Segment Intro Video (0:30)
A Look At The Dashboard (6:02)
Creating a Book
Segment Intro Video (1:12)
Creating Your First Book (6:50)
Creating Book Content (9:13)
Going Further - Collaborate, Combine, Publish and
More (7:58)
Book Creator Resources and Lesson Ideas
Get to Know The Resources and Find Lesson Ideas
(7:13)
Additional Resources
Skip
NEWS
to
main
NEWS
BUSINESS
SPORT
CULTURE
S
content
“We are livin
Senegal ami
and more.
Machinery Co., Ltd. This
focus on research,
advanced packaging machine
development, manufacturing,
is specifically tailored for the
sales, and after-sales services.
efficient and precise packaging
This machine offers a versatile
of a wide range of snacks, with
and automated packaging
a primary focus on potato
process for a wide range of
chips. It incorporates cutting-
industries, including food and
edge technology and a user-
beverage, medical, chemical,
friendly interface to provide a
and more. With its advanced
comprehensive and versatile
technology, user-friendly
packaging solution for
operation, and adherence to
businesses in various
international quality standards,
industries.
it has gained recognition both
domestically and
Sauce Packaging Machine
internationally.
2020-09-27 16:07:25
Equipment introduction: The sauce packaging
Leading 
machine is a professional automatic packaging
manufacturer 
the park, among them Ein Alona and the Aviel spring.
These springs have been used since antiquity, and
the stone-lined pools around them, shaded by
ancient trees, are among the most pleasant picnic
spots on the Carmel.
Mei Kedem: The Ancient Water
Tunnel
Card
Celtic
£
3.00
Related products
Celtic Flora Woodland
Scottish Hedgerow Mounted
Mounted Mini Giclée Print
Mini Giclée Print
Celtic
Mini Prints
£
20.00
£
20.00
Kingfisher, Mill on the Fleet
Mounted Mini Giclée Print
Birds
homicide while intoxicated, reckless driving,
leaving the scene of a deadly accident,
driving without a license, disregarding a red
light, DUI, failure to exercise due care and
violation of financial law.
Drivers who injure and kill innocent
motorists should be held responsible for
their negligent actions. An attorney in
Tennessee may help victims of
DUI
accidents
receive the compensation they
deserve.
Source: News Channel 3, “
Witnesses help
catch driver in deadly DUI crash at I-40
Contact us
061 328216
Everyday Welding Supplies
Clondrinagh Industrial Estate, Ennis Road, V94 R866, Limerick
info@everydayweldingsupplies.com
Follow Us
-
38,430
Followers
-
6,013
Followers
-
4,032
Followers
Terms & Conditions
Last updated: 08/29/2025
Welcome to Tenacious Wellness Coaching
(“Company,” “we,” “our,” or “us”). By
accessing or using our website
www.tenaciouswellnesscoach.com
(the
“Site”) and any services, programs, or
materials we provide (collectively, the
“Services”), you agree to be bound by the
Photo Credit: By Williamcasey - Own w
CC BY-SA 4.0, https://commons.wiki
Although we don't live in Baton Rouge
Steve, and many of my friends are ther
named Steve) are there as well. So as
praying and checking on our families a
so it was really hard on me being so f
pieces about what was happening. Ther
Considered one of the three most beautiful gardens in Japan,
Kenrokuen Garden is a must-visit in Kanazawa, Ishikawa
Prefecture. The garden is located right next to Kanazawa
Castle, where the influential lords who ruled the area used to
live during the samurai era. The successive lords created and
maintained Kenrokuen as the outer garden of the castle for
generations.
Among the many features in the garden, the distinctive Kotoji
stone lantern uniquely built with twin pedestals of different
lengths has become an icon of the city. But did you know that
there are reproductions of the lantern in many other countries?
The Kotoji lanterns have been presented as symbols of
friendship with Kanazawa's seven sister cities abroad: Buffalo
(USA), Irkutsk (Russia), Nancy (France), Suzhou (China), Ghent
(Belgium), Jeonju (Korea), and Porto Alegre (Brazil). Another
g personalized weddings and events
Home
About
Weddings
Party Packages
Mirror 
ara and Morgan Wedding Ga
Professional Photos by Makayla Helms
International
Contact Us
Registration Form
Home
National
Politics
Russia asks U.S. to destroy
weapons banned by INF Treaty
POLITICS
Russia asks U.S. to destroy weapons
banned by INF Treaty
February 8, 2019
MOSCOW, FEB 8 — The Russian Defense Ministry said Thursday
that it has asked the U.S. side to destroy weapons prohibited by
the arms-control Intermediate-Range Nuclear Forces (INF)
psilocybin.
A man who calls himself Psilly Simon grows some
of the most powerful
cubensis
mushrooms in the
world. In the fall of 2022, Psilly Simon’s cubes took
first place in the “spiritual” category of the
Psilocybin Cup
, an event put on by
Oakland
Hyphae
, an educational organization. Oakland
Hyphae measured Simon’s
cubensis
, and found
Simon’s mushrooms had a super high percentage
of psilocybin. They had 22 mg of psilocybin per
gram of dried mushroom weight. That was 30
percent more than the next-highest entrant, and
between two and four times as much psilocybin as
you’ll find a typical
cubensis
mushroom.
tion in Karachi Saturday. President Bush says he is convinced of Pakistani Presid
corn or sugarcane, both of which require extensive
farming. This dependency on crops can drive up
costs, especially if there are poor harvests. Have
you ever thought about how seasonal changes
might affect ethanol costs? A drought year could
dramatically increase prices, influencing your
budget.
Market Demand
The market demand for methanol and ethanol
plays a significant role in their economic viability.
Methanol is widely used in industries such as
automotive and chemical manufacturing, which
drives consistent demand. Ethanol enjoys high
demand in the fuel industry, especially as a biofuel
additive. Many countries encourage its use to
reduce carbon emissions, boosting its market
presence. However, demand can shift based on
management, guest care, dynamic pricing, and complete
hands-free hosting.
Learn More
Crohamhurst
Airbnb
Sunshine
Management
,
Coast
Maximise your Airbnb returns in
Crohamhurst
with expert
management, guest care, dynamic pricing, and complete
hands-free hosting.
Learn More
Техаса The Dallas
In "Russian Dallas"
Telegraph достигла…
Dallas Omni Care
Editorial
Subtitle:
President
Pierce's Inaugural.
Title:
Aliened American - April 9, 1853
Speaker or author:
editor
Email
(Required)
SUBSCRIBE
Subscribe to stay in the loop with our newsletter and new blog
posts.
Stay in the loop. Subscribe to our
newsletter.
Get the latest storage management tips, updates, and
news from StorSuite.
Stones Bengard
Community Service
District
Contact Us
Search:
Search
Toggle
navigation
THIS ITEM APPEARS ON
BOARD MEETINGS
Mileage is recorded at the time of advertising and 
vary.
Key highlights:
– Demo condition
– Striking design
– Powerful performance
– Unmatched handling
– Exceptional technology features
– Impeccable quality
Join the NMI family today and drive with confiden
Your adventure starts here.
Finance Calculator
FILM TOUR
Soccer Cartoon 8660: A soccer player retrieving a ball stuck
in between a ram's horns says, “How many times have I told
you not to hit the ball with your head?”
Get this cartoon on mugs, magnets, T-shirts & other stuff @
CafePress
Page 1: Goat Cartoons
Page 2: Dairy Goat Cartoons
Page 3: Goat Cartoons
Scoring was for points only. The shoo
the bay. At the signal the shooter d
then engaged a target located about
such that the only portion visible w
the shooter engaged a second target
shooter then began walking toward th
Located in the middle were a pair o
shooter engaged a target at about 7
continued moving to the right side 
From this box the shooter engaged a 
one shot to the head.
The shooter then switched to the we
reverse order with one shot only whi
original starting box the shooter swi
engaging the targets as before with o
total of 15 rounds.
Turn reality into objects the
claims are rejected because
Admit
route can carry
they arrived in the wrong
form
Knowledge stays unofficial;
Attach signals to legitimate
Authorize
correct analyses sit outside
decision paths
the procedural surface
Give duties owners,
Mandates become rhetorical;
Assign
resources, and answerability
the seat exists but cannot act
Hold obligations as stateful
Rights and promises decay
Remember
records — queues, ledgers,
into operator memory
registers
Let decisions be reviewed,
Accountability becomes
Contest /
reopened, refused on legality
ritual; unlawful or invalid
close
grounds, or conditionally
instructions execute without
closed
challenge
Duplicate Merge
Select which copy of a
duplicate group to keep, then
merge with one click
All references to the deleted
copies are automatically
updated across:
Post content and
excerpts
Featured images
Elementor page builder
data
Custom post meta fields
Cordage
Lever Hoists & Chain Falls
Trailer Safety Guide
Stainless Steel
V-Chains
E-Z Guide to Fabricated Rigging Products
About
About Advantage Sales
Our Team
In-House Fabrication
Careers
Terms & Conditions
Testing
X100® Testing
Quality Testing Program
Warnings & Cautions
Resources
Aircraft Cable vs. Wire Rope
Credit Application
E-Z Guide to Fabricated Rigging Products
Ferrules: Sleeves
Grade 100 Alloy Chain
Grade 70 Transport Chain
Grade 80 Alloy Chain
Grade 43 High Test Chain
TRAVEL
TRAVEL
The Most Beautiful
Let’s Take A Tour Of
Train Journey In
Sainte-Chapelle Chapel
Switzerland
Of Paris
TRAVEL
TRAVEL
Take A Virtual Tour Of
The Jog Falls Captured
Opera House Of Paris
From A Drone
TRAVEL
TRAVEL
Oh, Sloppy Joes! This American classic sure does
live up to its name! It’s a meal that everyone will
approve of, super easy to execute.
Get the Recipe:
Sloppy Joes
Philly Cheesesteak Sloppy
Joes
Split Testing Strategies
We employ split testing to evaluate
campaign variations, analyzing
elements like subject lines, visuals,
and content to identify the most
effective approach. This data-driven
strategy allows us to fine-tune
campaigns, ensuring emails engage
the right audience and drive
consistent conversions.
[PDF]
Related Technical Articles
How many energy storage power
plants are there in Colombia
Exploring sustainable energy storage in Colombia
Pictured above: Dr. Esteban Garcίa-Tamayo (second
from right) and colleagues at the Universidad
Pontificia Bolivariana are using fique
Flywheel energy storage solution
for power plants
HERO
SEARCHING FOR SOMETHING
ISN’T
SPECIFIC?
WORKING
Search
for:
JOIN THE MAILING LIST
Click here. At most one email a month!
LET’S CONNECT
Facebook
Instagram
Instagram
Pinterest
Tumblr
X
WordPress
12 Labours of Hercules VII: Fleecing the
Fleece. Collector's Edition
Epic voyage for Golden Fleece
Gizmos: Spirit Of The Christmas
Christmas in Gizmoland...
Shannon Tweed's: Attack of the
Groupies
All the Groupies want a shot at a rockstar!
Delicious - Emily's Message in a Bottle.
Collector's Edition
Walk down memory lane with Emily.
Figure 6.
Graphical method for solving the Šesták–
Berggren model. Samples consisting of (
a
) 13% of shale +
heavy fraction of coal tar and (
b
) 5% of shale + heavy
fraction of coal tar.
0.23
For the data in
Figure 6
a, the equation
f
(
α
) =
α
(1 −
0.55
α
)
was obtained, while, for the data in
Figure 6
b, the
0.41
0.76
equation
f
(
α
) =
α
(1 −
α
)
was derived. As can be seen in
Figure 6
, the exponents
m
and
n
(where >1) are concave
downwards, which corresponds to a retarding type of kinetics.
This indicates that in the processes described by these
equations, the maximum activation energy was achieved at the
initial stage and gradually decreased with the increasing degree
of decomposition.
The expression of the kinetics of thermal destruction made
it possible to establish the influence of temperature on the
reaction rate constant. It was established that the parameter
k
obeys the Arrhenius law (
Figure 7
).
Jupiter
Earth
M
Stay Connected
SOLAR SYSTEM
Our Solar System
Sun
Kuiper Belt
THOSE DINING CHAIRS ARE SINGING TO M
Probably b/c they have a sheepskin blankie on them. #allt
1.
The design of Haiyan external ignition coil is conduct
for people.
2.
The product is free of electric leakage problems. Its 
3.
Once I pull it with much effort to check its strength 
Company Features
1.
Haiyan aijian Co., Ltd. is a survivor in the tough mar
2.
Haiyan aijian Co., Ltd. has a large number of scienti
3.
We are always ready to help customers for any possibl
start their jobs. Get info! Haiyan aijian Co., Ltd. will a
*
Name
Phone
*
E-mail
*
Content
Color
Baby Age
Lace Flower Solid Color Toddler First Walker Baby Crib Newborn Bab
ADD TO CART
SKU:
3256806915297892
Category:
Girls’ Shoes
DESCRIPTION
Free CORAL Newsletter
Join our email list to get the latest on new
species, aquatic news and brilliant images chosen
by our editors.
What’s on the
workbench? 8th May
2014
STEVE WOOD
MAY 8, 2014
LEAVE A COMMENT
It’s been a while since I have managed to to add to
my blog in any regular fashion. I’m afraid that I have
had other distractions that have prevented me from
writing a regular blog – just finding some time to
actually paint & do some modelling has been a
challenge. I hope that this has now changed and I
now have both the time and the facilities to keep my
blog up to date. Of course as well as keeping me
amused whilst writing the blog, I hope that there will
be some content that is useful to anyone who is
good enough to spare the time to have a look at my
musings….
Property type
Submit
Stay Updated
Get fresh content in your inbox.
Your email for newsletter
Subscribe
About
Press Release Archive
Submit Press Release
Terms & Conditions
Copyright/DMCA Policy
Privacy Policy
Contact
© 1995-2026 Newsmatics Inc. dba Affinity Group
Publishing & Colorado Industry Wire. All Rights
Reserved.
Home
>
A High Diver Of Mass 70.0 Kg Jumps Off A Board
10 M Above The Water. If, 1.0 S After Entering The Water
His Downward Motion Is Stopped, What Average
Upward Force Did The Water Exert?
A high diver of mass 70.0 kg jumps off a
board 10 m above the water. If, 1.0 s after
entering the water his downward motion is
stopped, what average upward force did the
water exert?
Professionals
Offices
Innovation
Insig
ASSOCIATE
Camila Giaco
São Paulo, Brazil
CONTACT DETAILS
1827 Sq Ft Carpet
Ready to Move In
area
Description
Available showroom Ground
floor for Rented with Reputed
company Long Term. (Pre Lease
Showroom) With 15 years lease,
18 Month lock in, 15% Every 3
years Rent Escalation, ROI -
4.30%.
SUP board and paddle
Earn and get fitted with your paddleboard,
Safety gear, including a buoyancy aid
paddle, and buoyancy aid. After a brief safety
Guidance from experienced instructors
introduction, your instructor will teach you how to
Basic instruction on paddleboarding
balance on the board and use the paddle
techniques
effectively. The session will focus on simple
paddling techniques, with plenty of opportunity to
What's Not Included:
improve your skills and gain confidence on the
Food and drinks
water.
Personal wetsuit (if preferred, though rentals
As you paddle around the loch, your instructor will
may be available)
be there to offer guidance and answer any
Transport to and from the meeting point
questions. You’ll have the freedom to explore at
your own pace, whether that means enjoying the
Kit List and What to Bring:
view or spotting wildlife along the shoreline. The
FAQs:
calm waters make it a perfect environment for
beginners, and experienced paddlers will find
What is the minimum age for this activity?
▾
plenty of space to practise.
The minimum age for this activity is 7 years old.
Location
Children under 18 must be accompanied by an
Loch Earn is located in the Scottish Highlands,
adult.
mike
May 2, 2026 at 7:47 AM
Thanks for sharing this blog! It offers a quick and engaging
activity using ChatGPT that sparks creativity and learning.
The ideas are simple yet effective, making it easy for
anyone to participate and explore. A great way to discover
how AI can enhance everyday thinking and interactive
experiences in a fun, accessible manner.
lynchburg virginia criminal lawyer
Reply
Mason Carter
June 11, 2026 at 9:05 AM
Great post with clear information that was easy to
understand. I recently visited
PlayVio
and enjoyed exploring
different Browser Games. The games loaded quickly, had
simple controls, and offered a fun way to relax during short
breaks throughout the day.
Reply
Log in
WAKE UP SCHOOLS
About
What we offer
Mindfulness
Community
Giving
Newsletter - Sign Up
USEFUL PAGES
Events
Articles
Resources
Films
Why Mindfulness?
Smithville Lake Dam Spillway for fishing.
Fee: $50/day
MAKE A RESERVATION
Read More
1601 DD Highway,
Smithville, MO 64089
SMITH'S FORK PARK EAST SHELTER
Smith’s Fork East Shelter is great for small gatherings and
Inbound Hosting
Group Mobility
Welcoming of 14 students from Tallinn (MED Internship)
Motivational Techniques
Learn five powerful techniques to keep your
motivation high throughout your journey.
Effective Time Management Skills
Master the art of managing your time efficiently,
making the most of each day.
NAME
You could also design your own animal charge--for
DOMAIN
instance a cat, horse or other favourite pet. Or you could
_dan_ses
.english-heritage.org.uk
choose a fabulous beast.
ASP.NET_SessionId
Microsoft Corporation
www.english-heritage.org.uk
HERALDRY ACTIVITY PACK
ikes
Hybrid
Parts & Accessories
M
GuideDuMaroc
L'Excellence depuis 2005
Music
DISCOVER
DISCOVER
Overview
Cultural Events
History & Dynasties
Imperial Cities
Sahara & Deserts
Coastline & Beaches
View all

*Work required:* Check every line of the data for the word "Segment". The response is the count alone.

*Result:* 2